### STUDY TEXT
= = = = = = =
Photo by Stephanie Colgan
Seven ways to make the most of your wedding weekend
Mpls.St.Paul Magazine Weddings Fall/Winter 2009
By Elizabeth Millard
Cocktail parties with college friends, city tours on Segways, or an elegant dinner for parents. Weddings can be much more than one-night affairs for couples who want to spend some extra time with their guests. Here are a few memorable activities you can share with family, friends, and out-of-town guests to keep the festivities going all weekend long.
For their early August Wedding, Eden Prairie couple Seth Salenger and Ingrid Dodge have planned a Thursday-night dinner for parents and grandparents, a Friday-night rehearsal dinner, and a Saturday-morning wedding so they can hit the town with visiting friends Saturday night. They’ll likely head to favorite Minneapolis spots such as Chino Latino, Stella’s Fish Cafe, and Sneaky Pete’s. “We didn’t like the idea that our friends wouldn’t have anything to do after the wedding, and we really wanted to spend some time with them,” says Salenger. “Having a brunch-time wedding cut down on costs and will allow us that little extra event of going out with friends.” The current recession may prompt some couples to trim their guest lists and employ more cost-efficient strategies, but many brides and grooms say a full, memorable weekend is worth stretching the budget a bit. So, whether your wedding is an intimate family celebration or large bash, there are countless types of gatherings that help make the most of the big weekend. Here are a few ideas to consider:
Steppin' Out
Many couples like to have a chance to catch up with old friends attending their wedding—and show off the Twin Cities to visiting guests. An evening tour of Minneapolis hot spots such as Chambers, Aloft Minneapolis, or W Minneapolis—The Foshay keeps guests close to their accommodations if they’re staying in the city, says Amanda Lange, director of business development at Parasole, which owns Manny’s Steakhouse, Salut Bar Americain, and other dining favorites. “Even when you have a very formal wedding, you want an element of intimacy at some point during the weekend,” Lange says. “Many couples like to have that connection with a few close friends, as a way to relieve stress and just have fun.” Some restaurants, such as Mission American Kitchen, offer private rooms for wedding guests who want a more intimate setting. Mission’s ice rail at the bar is also a popular, distinctive choice for small groups, says Berta Herman, Mission’s front-of-the-house supervisor.
= = = = = = =
### RECORDED DATA
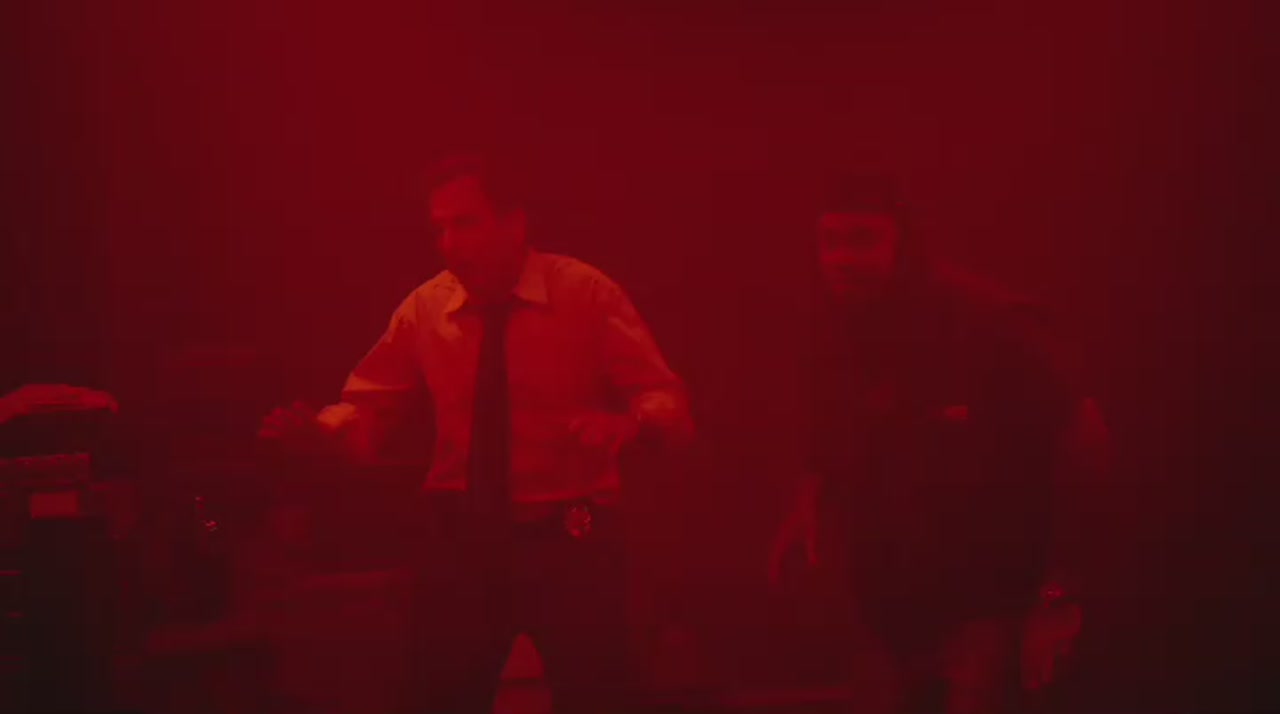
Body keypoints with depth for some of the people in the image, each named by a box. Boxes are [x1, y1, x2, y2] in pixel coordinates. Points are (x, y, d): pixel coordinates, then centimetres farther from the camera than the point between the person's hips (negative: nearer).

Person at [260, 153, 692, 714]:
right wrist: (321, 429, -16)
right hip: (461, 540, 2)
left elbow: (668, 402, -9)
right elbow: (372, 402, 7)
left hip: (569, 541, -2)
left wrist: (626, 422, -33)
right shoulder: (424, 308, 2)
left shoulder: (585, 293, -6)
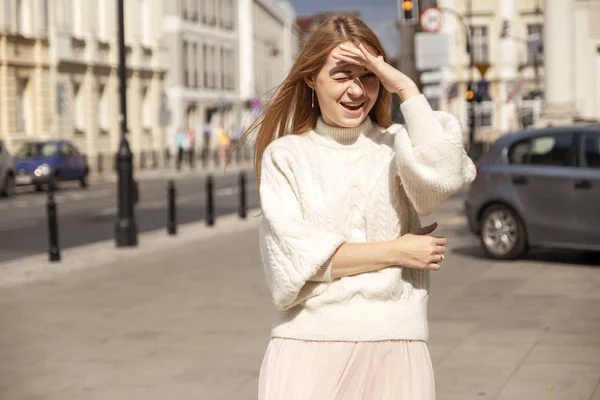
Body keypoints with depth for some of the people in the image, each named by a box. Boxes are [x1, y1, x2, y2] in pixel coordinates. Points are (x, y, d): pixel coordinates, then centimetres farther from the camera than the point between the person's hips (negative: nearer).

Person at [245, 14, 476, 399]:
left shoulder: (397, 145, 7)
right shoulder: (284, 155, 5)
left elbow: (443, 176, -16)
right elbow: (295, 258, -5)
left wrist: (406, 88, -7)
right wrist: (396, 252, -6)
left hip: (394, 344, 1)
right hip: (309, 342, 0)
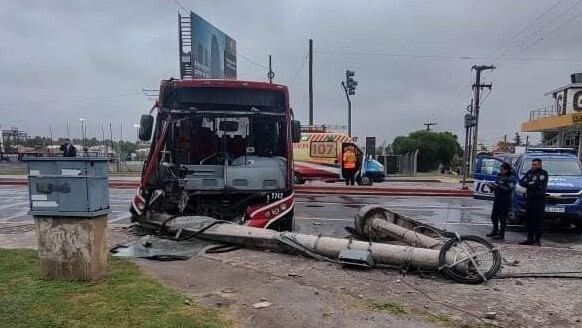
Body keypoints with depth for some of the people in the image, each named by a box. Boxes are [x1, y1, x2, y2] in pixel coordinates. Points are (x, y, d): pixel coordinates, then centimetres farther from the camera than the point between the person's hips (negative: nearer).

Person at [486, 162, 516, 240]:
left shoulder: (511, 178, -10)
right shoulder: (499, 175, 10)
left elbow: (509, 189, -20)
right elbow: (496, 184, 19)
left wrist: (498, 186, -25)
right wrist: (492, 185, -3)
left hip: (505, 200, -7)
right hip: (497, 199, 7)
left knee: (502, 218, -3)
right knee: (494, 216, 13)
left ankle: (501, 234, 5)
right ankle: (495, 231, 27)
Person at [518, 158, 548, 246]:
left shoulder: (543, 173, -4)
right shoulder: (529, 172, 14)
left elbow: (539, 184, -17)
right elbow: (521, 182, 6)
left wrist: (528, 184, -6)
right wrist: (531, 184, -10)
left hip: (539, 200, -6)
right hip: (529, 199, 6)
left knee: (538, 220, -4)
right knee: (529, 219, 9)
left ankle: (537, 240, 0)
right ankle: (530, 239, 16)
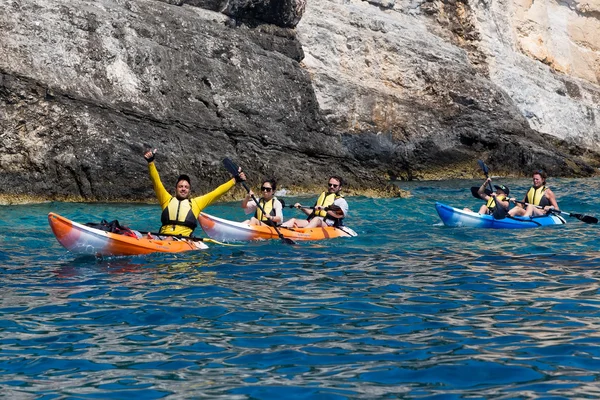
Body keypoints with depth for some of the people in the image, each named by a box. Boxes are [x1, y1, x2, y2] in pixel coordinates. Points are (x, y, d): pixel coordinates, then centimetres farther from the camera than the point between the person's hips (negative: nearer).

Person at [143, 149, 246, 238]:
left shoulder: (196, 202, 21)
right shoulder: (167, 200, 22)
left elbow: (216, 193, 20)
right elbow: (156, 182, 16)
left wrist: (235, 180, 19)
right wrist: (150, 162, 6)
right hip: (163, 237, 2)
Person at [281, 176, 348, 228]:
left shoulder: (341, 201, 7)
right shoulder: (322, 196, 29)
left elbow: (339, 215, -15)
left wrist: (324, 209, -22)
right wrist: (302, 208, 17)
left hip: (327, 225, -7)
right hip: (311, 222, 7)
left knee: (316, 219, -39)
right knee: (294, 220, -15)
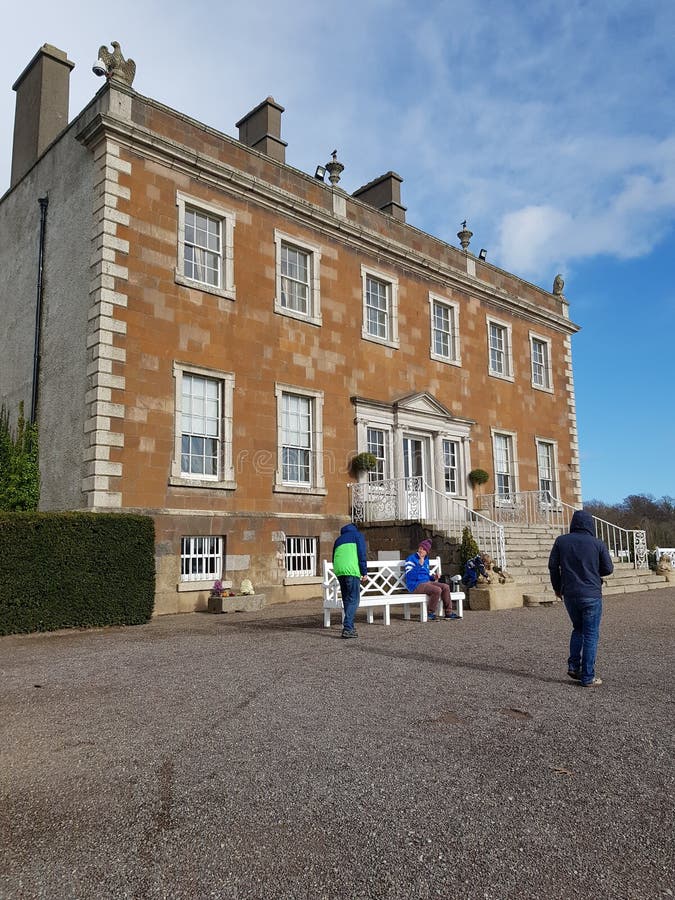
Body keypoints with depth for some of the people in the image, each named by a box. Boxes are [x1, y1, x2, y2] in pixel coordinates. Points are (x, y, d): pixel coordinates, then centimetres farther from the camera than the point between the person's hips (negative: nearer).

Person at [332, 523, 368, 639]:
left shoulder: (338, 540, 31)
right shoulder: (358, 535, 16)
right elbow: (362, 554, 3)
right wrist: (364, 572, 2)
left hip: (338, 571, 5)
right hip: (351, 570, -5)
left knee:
= = = = = = =
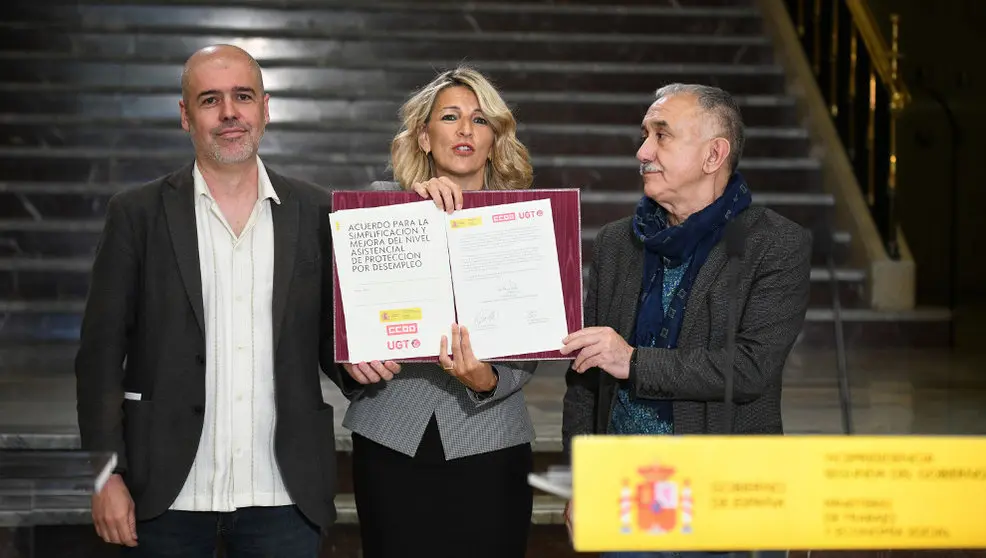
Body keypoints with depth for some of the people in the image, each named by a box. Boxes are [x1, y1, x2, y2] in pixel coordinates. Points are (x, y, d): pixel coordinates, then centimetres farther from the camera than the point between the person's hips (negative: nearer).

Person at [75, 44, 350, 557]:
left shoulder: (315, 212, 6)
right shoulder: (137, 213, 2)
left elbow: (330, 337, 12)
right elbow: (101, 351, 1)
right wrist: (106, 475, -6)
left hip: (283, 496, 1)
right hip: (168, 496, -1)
= = = = = = =
### TASK OBJECTIVE
Carry on the article about wedding weekend activities from the point where it ends.

### OUTPUT OF THE TASK
Bridal Barbecue
A casuaul summer barbecue before or after the big day is another great way to let guests mingle in a carefree atmosphere. In fact, barbecues are smoking the Twin Cities wedding scene, says Maari Cedar James, general manager of Chowgirls Killer Catering. Some couples host a barbecue in lieu of a traditional rehearsal dinner, while others use it to kick off their wedding weekend. The Chowgirls often cater wedding-day events where guests swim or hike in the morning, then return to a creative brunch spread, James says. “Instead of spending all morning running around or having guests try to fill the time, this puts everyone in a relaxed mood for the ceremony,” she says.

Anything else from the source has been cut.